Les violences à l’égard des travailleuses de sexe sont le fait de plusieurs facteurs. Tout d’abord, leurs lieux travail favorisent la perpétration des violences de tout type de la part des aubergistes, des « boys », des clients ou d’autres travailleuses de sexe. Aussi, le contexte légal ne leur est pas favorable puisque leur activité est réprimée par les articles 294 et 343 du code pénal camerounais. Cette disposition légale, sert de couverture à plusieurs actes de violences perpétrés à l’endroit des TS très souvent par les forces de maintien de l’ordre. Il est généralement question des arrestations ou de menace d’arrestation arbitraires, d’extorsion d’argent et de viol.
Par ailleurs les FVVIH ne sont pas exemptes de tels traitements notamment lors du partage de leur statut sérologique avec leurs partenaires. Sur plus de 339 FVVIH enregistrées dans la file active de Horizons Femmes (Bafoussam et Yaoundé), 141 (41,5%) de FVVIH sont victimes de VBG de la part de leurs conjoints ou de leurs partenaires. Malgré l’identification de ces cas et les actions menées par l’Association, la réponse demeure faible faute de moyens conséquents.
Fort de ces constats, Horizons Femmes a mis sur pied une nouvelle initiative toujours appuyée par Fondation de France et intitulée « Prévention et prise en charge des VBG et du VIH auprès des TS et des FVVIH à Yaoundé et Bafoussam ».
Le présent projet entend répondre à la demande d’appui psychologique, juridique et médical des TS et FVVIH victimes de VBG dans les villes de Bafoussam et Yaoundé.

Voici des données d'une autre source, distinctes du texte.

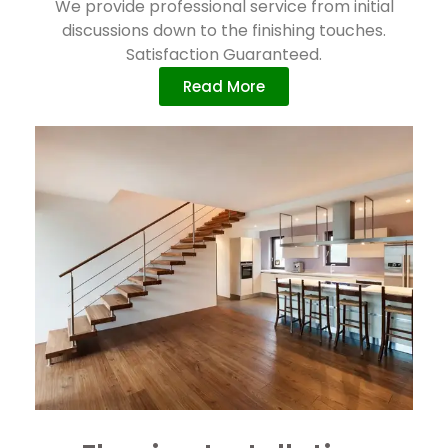
We provide professional service from initial
discussions down to the finishing touches.
Satisfaction Guaranteed.
Read More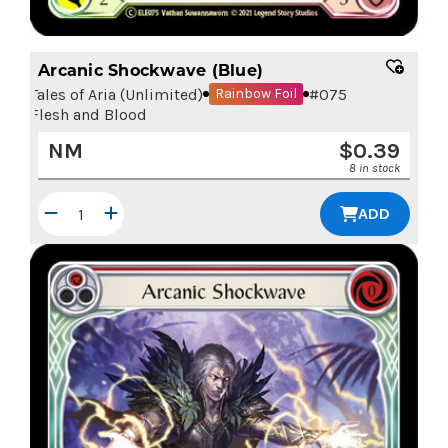
Arcanic Shockwave (Blue)
Tales of Aria (Unlimited)
#
075
Rainbow Foil
Flesh and Blood
NM
$
0.39
8 in stock
ADD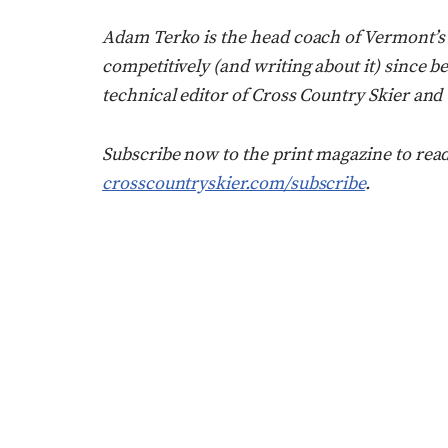
Adam Terko is the head coach of Vermont’
competitively (and writing about it) since be
technical editor of Cross Country Skier and
Subscribe now to the print magazine to rea
crosscountryskier.com/subscribe
.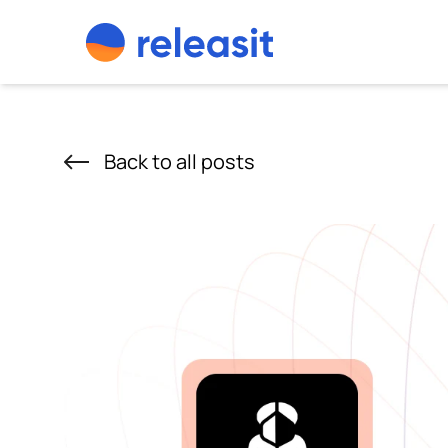
Skip to content
Back to all posts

Compte tenu du fait que la Violence Basée sur le Genre est considérée comme un grave problème de santé d’envergure internationale qui remet en cause les droits de Homme et les principes d’égalité des sexes, cette initiative entend impliquer les clients de TS, des aubergistes et des « boys » dans la prévention des VBG, la promotion de la santé sexuelle et reproductive , le dépistage des hépatites virales, le renforcement des capacités des survivantes sur la dénonciation, le renforcement des prestations de services sur la réponse aux VBG et la préservation de leur estime de soi, afin de transformer positivement les normes sociales néfastes qui perpétuent les inégalités entre les sexes et de promouvoir la santé et la sécurité des femmes et des filles.
Ainsi, d’avril 2021 à mars 2023, il est question de renforcer les capacités de 16 parties prenantes sur la prévention et la réponse aux VBG à Yaoundé et à Bafoussam ; de favoriser le changement de comportement d’au moins 6500 bénéficiaires dont 4000 hommes (clients des TS et partenaires des femmes vivant avec le VIH) à travers leur engagement dans les actions de prévention des violences; de promouvoir la protection des droits humains chez les travailleuses de sexe et les femmes vivant avec le VIH à travers l’accompagnement et la prise en charge psychologique, juridique d’au moins 25 survivantes; et la prise en charge médicale d’au moins 20 survivantes.
Améliorer le package des outils de lutte contre les VBG répond à la nécessité de renforcer les actions contre les VBG, d’impacter positivement la vie des TS et des FVVIH persécutées au quotidien telle que Irène et de transformer les auteurs de violence tels que Thomas en acteur de changement.